Text shown =>
# Artificial grass maintence and cleaning



## P4ULT (Apr 6, 2007)

Hello

Anyone got any tips for cleaning artificial grass, we had it installed last year and it’s beginning to smell, we brush it regularly but that’s about it.

Was hoping for some recommendations for cleaner/disenfectant and if anyone has used a dedicated rake and any other hints and tips.


----------



## macc70 (Oct 20, 2007)

I use a bassine broom and warm soapy water after winter (july:lol Not sure what you can use for the smell other than more regular washing


----------



## Alfa male (Jun 16, 2009)

I use the Jeyes Patio cleaner in an old snow foam lance and leave it over night. You can use it in a watering can too, but much more fun to snowfoam the rear garden.

Does the job perfectly and doesn't harm the real grass next to the fake grass.

Lasts ages to as you dilute it down loads.

https://www.screwfix.com/p/jeyes-4-in-1-patio-power-outdoor-hard-surface-cleaner-4ltr/6000p


----------



## P4ULT (Apr 6, 2007)

Thanks for the replies.

For anyone interested I have used something called wee free, done it twice once very concentrated and a week later another go but just put some in a snow foam gun, smells and looks like new again, I’ll just do it every so often now.


----------



## Danjc (Dec 1, 2013)

P4ULT said:


> Hello
> 
> Anyone got any tips for cleaning artificial grass, we had it installed last year and it's beginning to smell, we brush it regularly but that's about it.
> 
> Was hoping for some recommendations for cleaner/disenfectant and if anyone has used a dedicated rake and any other hints and tips.





P4ULT said:


> Thanks for the replies.
> 
> For anyone interested I have used something called wee free, done it twice once very concentrated and a week later another go but just put some in a snow foam gun, smells and looks like new again, I'll just do it every so often now.


Glad you found something to sort the smell out 👍🏻
What was the smell, is it pet related ? And also was sand put on top of the grass once laid ?


----------

Task requirements =>
**1.** Answer these questions about the artificial grass thread:
(a) What does macc70 use after winter?
(b) Which cleaner does Alfa male put in an old snow foam lance?
(c) What product did P4ULT eventually use?
**2.** Please reproduce the part of the artificial grass thread between "## Danjc (Dec" and "that's about it.", inclusive.

(Extracted records)
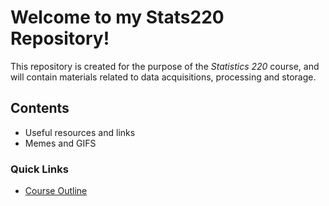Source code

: # Welcome to my Stats220 Repository! 

This repository is created for the purpose of the *Statistics 220* course, and will contain materials related to data acquisitions, processing and storage. 

## Contents
- Useful resources and links
- Memes and GIFS

### Quick Links
- [Course Outline](https://courseoutline.auckland.ac.nz/dco/course/STATS/220/1213)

Exercise results =>
**1.**
(a) A bassine broom and warm soapy water.
(b) Jeyes Patio cleaner.
(c) Wee free.

**2.**
## Danjc (Dec 1, 2013)

P4ULT said:


> Hello
> 
> Anyone got any tips for cleaning artificial grass, we had it installed last year and it's beginning to smell, we brush it regularly but that's about it.